The imposing, Norman-inspired Killymoon Castle, in Cookstown, was designed by the famous London architect John Nash, who also worked on Buckingham Palace, Marble Arch and Brighton’s Royal Pavilion.

Killymoon castle sits in picturesque surroundings overlooking the Ballinderry River on the outskirts of Cookstown just 50 miles from Belfast by car.

Nash’s asymmetrical design, featuring both round and square towers, makes Killymoon one of the most distinctive castles in Northern Ireland. The castle is a grade A listed building.

The castle was originally built in 1600 for James Stewart, six generations of the Stewarts lived in the castle until 1852 and has been described ‘as one of the most aristocratic residences in the province of Ulster’.

Travel to the the historic village of Donaghmore near Dungannon, home to one of the best preserved crosses of its kind in Ireland – over 1000 years old, dating back to the 10th Century. These crosses served to mark the site of a Monastery and were also an important teaching tool.
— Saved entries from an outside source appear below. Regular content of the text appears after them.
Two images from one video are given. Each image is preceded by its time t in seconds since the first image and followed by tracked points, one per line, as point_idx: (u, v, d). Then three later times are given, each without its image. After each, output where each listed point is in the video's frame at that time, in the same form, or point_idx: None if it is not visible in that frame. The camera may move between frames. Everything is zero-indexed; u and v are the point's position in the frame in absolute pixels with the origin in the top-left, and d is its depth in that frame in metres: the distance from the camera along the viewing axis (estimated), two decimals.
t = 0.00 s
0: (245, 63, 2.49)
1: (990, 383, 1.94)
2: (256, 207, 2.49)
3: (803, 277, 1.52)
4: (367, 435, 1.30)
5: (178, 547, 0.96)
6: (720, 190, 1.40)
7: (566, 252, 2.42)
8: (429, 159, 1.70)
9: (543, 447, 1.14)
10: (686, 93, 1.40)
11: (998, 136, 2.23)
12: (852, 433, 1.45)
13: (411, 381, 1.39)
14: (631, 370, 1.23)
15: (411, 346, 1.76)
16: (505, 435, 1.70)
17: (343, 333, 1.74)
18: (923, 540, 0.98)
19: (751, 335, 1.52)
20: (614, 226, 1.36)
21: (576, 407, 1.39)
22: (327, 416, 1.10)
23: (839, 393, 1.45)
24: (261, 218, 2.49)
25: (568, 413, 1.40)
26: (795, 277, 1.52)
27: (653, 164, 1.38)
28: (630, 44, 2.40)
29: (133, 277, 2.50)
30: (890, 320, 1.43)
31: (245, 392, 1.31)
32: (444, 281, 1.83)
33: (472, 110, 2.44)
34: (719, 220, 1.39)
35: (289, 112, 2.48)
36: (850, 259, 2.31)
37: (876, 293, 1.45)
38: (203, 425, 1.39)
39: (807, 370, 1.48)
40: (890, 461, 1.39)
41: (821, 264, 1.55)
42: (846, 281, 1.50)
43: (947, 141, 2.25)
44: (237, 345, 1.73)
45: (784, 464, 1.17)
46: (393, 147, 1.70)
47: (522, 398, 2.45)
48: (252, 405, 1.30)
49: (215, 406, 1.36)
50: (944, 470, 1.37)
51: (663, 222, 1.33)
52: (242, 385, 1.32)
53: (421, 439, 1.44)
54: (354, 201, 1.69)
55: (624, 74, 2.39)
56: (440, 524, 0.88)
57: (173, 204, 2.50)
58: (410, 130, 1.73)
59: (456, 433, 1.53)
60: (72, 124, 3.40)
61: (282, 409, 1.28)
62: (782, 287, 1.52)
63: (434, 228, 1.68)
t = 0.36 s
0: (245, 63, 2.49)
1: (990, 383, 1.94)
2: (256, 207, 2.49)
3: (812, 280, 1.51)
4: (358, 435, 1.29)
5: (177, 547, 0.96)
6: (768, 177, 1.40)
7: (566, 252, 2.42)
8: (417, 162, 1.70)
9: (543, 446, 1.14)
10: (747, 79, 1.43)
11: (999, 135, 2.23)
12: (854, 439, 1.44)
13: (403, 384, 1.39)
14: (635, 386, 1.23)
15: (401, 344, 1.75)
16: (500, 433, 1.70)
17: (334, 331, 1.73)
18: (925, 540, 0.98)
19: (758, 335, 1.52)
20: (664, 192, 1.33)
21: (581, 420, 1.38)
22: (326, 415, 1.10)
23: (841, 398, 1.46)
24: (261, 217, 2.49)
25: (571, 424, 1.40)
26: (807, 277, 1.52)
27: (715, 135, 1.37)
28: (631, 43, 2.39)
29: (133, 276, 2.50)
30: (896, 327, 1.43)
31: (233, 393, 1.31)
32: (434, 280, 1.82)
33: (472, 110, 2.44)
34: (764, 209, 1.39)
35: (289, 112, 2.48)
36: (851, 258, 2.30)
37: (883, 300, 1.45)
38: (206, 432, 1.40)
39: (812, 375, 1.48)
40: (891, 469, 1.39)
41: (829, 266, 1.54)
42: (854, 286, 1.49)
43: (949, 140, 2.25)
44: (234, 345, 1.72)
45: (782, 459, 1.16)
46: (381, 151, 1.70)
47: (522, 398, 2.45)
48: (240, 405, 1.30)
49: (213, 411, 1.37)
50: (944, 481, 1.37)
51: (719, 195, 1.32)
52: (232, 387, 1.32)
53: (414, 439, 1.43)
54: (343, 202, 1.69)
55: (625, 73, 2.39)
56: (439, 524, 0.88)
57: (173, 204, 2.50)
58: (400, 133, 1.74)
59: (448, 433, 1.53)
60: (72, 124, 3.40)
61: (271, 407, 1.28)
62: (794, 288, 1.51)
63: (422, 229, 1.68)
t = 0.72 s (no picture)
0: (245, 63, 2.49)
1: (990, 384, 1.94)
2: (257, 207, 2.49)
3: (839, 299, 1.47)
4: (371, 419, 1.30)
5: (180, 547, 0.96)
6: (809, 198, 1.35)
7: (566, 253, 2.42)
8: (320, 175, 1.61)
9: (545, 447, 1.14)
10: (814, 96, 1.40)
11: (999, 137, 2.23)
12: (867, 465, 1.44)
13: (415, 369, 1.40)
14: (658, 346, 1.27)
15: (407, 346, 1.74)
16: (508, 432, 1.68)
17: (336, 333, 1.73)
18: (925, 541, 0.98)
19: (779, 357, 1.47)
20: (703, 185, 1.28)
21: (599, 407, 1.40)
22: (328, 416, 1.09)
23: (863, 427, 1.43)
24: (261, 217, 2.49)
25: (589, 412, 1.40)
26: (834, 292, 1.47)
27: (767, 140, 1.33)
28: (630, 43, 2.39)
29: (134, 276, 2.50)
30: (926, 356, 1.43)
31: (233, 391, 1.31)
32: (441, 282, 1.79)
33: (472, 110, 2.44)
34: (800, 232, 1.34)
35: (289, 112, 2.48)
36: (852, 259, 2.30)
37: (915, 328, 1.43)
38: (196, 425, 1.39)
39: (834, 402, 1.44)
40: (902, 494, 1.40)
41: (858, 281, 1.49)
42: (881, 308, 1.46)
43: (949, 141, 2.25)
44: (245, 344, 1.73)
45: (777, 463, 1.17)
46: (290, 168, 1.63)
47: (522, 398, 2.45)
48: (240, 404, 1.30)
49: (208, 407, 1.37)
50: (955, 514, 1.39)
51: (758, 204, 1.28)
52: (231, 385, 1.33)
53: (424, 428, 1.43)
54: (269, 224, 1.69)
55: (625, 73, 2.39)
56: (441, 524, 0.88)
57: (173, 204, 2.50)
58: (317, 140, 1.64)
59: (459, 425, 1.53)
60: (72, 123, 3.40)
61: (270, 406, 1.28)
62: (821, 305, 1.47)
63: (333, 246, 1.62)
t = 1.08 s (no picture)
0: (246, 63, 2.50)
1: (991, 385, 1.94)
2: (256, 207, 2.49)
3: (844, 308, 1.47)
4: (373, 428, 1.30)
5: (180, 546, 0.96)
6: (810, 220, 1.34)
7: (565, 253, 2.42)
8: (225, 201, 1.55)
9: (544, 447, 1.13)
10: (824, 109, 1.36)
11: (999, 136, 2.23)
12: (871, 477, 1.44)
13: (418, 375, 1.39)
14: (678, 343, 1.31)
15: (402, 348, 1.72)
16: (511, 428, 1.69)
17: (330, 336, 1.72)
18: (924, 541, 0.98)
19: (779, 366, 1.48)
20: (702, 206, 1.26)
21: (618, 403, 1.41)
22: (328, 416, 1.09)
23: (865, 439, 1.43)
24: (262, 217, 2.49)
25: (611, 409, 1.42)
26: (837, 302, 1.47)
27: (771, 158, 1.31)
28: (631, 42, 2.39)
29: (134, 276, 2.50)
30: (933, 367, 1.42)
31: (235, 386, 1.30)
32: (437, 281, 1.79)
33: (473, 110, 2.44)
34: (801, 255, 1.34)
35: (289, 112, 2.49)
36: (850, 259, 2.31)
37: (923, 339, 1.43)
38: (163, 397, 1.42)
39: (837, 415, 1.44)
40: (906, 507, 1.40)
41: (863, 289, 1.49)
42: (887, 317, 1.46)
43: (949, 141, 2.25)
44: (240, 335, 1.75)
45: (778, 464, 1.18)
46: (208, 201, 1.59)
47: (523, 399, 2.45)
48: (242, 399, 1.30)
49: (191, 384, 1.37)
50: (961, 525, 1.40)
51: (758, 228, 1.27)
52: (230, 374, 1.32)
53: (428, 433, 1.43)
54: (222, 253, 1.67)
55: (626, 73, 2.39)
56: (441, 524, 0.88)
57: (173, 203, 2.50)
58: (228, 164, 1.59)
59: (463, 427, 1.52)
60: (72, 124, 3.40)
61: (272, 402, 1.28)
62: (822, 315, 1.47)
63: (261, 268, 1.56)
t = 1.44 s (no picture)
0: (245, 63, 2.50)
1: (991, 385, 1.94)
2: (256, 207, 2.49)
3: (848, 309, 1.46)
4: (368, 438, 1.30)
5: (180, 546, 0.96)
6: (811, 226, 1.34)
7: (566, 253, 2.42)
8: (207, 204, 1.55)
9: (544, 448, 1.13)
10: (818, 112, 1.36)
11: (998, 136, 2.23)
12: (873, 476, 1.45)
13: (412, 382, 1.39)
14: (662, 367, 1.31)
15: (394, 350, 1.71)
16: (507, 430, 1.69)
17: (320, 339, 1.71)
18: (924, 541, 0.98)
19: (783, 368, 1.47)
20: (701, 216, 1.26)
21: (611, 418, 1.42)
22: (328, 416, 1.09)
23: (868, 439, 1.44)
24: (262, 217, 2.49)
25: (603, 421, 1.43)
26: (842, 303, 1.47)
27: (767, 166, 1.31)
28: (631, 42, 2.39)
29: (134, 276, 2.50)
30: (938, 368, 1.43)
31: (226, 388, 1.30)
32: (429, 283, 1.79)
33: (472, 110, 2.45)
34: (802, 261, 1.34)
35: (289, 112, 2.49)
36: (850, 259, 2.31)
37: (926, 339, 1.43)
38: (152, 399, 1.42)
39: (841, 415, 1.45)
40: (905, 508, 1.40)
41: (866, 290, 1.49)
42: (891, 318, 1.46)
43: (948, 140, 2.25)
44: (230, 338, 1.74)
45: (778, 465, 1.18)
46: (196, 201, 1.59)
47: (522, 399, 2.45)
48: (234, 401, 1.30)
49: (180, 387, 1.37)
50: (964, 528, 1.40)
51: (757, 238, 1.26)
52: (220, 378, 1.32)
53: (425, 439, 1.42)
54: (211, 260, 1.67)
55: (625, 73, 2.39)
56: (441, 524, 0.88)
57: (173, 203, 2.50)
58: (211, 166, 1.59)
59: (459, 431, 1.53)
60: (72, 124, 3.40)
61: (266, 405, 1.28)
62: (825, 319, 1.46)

It is believed that the High Crosses from Donaghmore were hidden by burying them during turbulent times in the early 1600s. The High Cross is actually parts of two separate crosses, as sections of the High Cross were recovered from the “Cross Field” behind the current site of St Patrick’s Catholic Church. It was then erected in its current position in the village in 1776.

Walk among the Bronze Age structures of Beaghmore Stone Circles. Discovered during peat cutting in the 1940s the site at Beaghmore consists of 7 stone circles. All of the rings are associated with cairns and a stone row runs towards these cairns which date back over 3500 years.

Most of the stones on this lonely site are less than a metre tall, however the complexity of the ritual they suggest is impressive.

Mid-Ulster  is peppered with archaeological sites, ancient Mid-Ulster awaits you!